## Written instruction
Count the lines in the data below that contain the string "left", and reply with only that number.
Begin
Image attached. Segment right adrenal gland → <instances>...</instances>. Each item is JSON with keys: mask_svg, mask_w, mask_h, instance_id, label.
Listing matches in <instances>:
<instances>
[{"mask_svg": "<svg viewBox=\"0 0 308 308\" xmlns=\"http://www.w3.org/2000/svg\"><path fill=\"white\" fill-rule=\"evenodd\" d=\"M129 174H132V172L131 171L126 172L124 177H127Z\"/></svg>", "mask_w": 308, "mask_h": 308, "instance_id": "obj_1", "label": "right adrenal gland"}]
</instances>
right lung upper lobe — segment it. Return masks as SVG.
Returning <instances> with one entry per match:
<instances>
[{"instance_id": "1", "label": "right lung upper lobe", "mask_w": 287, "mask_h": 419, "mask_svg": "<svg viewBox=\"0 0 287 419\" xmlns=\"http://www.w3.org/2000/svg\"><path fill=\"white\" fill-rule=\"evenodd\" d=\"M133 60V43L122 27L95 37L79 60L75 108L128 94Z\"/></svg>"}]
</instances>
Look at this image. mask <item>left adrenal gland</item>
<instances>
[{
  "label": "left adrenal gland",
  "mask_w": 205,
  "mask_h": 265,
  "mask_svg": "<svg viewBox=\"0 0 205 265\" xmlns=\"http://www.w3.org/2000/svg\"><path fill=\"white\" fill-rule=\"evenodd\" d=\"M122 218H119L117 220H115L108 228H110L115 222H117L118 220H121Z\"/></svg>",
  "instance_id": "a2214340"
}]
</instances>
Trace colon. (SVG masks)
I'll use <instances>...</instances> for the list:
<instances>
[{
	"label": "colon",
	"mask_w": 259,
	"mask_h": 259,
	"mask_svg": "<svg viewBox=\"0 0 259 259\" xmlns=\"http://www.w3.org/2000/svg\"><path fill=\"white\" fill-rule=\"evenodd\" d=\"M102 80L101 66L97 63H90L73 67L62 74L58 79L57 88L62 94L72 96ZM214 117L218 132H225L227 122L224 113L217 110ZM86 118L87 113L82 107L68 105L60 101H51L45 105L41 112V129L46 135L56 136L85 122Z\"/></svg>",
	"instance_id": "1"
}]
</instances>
End
## Answer in full
2